- Work task
Where does the word "הסביבה" show up in the records? Copy every line that has it.

[Materials provided Boundary: Start]

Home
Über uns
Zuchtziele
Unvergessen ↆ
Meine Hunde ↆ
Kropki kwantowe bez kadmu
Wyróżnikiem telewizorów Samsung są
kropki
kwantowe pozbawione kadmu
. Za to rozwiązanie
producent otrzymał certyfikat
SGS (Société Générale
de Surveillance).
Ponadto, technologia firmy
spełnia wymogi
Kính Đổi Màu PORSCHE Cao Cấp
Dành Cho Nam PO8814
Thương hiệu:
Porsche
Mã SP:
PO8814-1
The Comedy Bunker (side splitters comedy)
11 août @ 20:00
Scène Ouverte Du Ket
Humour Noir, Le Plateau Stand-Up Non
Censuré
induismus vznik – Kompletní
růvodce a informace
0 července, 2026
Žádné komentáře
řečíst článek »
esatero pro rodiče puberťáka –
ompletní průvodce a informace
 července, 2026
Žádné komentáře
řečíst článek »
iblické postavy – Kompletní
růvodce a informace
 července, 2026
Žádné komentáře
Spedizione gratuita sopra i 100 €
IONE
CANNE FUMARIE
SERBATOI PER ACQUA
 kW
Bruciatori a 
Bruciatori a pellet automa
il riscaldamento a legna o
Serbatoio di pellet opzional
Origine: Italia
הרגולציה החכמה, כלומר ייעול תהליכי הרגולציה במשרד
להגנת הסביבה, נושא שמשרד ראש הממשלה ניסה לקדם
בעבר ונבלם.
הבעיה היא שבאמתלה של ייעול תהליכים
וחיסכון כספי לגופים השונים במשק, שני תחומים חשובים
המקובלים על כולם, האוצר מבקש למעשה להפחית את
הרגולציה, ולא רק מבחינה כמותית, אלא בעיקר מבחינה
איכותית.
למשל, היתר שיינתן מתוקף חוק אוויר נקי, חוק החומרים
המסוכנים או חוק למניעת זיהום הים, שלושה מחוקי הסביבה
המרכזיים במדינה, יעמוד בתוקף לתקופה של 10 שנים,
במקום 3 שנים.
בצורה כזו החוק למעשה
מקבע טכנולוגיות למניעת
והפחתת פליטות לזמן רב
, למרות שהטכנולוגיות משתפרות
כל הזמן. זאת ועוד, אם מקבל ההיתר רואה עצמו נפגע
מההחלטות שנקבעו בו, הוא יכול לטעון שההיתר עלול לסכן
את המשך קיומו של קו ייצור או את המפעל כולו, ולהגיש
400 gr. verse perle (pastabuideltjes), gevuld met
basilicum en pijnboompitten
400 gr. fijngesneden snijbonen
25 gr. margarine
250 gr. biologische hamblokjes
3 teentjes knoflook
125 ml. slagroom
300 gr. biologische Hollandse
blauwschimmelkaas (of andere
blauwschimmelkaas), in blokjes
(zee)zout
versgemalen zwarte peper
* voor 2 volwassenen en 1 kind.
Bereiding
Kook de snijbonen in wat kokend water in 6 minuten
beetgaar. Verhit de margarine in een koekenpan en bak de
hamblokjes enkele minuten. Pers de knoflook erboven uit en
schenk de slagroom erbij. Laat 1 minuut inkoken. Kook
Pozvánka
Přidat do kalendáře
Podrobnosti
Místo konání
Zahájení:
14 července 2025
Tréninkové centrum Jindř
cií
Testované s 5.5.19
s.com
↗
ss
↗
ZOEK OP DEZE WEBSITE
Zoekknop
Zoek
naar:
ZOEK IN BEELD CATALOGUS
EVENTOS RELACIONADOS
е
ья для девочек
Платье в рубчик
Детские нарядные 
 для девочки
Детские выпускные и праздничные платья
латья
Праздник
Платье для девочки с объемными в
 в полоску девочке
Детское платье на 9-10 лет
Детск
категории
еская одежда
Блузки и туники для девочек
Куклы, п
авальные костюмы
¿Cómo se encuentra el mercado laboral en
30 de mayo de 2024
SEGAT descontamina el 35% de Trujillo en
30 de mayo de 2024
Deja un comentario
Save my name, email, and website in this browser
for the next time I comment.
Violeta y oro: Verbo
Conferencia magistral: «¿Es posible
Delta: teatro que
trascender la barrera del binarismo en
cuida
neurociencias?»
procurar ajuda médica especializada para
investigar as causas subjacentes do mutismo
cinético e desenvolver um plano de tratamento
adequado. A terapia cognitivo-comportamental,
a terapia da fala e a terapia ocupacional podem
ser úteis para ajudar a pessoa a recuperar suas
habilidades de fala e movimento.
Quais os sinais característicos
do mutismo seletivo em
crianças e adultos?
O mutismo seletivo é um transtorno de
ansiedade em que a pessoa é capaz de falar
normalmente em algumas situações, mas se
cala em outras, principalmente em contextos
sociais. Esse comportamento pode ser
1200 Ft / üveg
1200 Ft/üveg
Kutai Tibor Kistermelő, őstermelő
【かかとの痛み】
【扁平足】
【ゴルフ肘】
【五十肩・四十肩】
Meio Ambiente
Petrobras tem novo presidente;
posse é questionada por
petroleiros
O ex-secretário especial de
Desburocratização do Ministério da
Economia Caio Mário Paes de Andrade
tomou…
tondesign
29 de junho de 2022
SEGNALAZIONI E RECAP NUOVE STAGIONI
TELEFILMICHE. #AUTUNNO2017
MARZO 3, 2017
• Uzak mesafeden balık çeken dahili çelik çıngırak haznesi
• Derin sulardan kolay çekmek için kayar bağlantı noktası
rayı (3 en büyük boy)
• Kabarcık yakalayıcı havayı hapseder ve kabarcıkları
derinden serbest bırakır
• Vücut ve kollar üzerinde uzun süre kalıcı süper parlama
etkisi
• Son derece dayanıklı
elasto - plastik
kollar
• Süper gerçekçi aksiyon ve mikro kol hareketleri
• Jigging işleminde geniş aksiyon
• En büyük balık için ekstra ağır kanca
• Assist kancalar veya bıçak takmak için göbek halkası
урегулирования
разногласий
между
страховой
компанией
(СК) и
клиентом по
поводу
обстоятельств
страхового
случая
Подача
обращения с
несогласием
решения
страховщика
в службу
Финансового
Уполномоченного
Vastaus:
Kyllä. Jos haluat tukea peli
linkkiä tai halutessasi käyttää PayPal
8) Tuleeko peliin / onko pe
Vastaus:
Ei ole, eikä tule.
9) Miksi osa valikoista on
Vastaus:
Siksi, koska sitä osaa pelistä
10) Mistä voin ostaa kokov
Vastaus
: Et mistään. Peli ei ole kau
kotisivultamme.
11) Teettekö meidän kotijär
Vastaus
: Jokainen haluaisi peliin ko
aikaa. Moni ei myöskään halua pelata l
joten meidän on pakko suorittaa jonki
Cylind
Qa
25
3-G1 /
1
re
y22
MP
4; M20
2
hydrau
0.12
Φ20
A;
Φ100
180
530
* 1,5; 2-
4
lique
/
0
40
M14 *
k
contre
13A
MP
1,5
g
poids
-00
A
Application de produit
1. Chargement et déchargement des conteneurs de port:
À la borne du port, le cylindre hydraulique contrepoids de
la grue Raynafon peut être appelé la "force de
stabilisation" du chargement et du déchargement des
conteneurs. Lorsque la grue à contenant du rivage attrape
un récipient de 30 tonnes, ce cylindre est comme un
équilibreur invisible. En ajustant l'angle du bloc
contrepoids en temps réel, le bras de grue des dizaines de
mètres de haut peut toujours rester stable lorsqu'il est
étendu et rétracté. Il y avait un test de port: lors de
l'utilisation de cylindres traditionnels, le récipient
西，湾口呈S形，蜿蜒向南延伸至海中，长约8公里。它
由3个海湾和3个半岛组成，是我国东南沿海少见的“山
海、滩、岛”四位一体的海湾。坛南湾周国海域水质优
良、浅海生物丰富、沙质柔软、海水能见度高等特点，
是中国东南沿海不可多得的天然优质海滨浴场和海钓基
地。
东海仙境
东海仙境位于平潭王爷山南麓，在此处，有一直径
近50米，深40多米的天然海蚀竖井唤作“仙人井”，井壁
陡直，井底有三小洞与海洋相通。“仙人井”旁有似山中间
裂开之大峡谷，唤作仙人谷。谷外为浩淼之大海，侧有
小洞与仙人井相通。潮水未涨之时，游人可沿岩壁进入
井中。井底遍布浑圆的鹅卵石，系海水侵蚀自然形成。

[Materials provided Boundary: End]

- Answer space
להגנת הסביבה, נושא שמשרד ראש הממשלה ניסה לקדם
המסוכנים או חוק למניעת זיהום הים, שלושה מחוקי הסביבה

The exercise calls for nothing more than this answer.